The malware first appeared in September 2021, and its spread peaked at the end of the month.

During the attack, the victim receives a letter in English, French, Dutch or Polish. The letter contains a hyperlink to a malicious ZIP archive hosted on a web server controlled by hackers, as well as a malicious attachment (.doc or .xls file) that launches malicious code when opened.

In several malicious documents studied by experts, attackers used the digital signature service DocuSign as bait to force recipients to activate macros in the MS Office package. Line flips were used to obfuscate the code they contain. This code wrote a VBS script in% PROGRAMDATA% and executed it.

Next, the Squirrelwaffle loader was extracted from one of the five hardcoded URLs and delivered to the compromised system as a DLL file. Squirrelwaffle then downloaded malware like Qakbot or the penetration testing tool Cobalt Strike.

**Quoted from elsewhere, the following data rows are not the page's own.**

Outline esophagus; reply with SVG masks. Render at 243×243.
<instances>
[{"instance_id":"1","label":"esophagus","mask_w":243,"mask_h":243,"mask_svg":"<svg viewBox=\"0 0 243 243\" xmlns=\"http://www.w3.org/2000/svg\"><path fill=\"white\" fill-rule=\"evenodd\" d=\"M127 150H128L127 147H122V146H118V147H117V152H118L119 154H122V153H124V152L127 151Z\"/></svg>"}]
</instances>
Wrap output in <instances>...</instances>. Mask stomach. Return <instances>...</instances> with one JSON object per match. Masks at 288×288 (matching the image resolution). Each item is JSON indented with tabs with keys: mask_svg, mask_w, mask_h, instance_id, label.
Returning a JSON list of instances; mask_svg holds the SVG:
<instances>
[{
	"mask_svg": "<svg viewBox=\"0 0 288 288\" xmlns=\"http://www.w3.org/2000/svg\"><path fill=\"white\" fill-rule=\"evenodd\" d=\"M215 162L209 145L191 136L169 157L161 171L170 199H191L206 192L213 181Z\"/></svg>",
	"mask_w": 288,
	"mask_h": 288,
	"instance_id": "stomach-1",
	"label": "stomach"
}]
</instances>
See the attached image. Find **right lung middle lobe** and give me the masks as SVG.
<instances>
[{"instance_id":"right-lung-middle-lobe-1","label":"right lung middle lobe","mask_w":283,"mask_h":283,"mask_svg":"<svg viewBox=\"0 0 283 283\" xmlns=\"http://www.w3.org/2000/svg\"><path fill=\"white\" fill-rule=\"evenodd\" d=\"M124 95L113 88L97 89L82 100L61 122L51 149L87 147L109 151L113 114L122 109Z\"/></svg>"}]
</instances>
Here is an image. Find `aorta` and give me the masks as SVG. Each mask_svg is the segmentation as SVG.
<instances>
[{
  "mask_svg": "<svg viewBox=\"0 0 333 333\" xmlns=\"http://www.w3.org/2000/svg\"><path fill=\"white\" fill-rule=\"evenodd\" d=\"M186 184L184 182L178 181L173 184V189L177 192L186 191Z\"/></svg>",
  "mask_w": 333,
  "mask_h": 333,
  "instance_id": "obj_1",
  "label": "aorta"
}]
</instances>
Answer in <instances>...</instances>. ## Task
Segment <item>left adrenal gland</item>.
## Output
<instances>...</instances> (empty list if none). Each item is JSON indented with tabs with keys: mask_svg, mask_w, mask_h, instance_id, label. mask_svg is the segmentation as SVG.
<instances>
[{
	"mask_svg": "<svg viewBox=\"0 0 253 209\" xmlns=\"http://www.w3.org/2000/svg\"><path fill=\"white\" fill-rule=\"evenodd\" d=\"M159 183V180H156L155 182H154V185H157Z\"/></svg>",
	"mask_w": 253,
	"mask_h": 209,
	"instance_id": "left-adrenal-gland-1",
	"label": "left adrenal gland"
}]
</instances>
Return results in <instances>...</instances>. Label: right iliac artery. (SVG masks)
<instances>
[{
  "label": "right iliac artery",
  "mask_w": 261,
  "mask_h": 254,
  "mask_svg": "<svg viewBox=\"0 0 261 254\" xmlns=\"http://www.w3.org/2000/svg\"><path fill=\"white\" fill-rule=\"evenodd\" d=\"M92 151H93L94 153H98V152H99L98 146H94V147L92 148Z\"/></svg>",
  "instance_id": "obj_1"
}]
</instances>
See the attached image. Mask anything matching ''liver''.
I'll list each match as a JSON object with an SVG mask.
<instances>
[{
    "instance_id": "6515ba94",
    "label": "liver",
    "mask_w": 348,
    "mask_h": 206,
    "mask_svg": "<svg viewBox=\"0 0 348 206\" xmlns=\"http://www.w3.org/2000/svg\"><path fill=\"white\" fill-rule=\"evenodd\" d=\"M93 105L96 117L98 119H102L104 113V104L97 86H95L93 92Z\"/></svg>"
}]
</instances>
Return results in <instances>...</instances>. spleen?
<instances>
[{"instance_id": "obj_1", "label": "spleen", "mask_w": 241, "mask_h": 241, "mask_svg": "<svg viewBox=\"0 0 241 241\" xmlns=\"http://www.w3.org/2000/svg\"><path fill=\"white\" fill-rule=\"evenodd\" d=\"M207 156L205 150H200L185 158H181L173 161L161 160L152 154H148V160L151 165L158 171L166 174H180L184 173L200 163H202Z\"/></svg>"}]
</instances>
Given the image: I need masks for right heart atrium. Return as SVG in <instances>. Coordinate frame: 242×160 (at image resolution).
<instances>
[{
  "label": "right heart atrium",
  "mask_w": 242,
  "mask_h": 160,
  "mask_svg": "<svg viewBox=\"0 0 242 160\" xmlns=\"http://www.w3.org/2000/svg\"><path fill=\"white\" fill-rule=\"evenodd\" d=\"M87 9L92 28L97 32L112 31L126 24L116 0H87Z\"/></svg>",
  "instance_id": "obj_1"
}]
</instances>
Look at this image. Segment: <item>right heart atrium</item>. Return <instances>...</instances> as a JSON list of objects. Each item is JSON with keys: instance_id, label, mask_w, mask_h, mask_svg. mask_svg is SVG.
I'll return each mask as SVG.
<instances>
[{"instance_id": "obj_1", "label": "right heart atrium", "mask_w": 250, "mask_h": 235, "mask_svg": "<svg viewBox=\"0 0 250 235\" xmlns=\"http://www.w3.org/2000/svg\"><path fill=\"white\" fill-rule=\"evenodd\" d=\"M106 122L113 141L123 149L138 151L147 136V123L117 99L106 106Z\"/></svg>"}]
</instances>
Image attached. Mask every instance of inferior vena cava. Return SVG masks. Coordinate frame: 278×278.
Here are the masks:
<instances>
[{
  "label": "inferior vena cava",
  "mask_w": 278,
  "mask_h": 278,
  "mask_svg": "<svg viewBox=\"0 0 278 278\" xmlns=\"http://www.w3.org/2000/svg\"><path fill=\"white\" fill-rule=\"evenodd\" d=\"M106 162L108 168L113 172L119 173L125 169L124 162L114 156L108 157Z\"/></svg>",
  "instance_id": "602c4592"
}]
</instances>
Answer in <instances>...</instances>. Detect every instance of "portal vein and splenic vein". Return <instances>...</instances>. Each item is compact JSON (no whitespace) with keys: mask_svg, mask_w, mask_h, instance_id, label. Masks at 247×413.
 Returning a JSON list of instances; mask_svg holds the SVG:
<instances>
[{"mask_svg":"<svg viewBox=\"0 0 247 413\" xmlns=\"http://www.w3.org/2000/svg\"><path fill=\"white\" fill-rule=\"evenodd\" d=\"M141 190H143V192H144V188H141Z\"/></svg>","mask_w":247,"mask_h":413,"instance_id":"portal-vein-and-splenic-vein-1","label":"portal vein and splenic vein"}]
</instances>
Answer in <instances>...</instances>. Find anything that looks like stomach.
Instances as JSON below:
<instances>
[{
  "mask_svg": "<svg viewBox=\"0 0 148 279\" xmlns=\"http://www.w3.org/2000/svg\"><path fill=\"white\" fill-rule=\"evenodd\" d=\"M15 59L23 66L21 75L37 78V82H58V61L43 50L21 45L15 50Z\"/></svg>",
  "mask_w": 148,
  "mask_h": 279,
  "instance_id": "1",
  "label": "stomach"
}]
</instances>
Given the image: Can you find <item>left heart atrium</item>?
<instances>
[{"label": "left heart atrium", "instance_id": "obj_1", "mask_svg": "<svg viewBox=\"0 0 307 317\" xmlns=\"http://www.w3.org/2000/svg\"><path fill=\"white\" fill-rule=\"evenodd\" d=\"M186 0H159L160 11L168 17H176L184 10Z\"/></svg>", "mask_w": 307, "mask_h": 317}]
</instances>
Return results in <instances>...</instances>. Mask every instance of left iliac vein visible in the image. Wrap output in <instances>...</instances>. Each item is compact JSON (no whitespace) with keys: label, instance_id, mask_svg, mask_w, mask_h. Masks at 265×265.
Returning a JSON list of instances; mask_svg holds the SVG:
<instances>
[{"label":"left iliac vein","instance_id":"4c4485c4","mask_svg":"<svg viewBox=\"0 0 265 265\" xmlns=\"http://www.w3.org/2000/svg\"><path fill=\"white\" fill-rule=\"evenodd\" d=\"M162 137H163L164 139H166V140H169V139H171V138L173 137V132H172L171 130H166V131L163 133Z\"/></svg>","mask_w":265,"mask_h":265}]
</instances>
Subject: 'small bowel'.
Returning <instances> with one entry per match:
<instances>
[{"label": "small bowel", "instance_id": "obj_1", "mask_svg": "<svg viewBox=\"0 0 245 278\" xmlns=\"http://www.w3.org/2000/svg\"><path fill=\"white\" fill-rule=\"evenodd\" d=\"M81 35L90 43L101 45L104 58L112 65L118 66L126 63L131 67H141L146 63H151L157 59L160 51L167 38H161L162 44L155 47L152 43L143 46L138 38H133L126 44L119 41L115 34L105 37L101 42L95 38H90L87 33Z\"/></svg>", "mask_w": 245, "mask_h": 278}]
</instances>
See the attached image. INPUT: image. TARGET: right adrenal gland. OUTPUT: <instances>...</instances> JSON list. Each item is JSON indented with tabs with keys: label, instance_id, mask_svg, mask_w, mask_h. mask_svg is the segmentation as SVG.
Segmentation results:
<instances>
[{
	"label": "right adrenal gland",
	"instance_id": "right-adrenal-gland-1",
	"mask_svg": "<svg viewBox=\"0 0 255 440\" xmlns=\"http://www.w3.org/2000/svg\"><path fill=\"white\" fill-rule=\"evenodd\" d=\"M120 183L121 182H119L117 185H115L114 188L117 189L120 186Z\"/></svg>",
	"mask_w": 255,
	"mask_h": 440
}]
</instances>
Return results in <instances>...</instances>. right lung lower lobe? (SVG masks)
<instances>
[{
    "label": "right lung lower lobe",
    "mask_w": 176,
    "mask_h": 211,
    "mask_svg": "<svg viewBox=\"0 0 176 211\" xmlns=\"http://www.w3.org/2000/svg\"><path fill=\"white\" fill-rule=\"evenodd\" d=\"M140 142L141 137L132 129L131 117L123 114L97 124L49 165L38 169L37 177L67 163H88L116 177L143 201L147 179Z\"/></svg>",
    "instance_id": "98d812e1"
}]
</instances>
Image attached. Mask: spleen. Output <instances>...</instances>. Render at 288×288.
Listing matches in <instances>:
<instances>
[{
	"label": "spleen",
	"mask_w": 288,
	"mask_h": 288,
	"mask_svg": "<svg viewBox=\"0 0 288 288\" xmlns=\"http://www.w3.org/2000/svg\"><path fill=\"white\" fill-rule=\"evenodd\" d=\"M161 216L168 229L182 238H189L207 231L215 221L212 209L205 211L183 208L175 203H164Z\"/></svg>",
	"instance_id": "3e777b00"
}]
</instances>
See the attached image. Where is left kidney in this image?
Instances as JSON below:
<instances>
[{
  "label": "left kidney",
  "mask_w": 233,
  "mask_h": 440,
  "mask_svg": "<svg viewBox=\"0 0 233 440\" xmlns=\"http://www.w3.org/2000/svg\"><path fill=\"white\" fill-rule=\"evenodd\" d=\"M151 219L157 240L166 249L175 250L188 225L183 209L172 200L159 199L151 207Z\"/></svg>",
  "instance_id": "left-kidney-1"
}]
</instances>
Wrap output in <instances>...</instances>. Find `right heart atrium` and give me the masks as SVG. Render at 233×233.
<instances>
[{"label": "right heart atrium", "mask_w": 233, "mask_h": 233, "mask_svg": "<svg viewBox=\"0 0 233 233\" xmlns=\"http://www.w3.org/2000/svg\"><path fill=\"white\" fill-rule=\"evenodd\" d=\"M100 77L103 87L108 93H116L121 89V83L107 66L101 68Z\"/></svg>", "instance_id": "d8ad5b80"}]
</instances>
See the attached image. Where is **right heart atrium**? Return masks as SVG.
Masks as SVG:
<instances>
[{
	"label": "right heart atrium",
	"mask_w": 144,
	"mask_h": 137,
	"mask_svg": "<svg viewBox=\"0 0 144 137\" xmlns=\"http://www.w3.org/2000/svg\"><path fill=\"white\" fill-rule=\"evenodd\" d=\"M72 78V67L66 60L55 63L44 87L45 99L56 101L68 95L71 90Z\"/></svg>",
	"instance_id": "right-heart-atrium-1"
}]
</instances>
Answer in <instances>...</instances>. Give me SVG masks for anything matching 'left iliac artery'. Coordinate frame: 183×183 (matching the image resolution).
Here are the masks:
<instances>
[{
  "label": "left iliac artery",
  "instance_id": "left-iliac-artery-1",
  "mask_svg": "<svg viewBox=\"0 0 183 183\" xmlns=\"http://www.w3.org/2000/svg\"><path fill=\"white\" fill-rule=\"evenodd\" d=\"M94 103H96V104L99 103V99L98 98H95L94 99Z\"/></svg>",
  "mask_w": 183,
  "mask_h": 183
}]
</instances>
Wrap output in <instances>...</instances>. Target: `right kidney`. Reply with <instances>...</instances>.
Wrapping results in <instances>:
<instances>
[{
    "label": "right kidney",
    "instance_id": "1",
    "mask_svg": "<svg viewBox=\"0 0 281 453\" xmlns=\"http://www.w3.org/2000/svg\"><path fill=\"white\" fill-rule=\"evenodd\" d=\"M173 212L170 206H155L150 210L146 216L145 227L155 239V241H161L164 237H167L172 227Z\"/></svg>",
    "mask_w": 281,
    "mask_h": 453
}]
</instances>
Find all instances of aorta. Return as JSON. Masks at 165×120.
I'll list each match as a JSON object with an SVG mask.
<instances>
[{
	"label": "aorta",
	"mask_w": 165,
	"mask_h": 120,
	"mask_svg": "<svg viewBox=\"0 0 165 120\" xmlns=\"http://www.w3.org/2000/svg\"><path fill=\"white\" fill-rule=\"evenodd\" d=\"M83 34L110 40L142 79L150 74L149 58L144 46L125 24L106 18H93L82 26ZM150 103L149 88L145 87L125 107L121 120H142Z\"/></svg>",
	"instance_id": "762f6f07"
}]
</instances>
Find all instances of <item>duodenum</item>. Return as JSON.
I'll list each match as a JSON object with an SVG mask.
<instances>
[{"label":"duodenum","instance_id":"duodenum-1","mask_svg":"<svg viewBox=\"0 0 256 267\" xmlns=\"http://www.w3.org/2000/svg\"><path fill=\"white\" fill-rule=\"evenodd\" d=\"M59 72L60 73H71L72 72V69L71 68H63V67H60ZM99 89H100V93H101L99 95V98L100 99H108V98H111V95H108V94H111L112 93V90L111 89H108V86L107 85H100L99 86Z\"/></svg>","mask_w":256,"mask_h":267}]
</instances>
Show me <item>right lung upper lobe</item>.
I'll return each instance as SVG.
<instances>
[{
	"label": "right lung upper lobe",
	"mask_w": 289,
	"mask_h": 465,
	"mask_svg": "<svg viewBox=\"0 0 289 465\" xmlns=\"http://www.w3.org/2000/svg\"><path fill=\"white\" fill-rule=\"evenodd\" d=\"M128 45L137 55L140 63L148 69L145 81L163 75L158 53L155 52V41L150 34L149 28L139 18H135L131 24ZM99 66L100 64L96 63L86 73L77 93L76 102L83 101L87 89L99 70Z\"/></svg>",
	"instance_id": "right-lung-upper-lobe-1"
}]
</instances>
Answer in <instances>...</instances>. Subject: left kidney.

Cobalt Strike is a legitimate security testing tool for enterprise IT infrastructure. However, hacked versions of it are very popular among cybercriminals (in particular, ransomware operators love it).

Squirrelwaffle is also equipped with a blacklist of IPs not allowed for attacks. It includes well-known information security companies that malware must avoid in order to avoid detection and subsequent analysis.

Squirrelwaffle's communication with the C&C framework is encrypted (XOR + Base64) and done via HTTP POST requests.

The campaign spreads malicious files from pre-compromised web servers, and most of these sites are running WordPress 5.8.1. Attackers deploy anti-bot scripts on web servers to prevent their detection and analysis by information security specialists.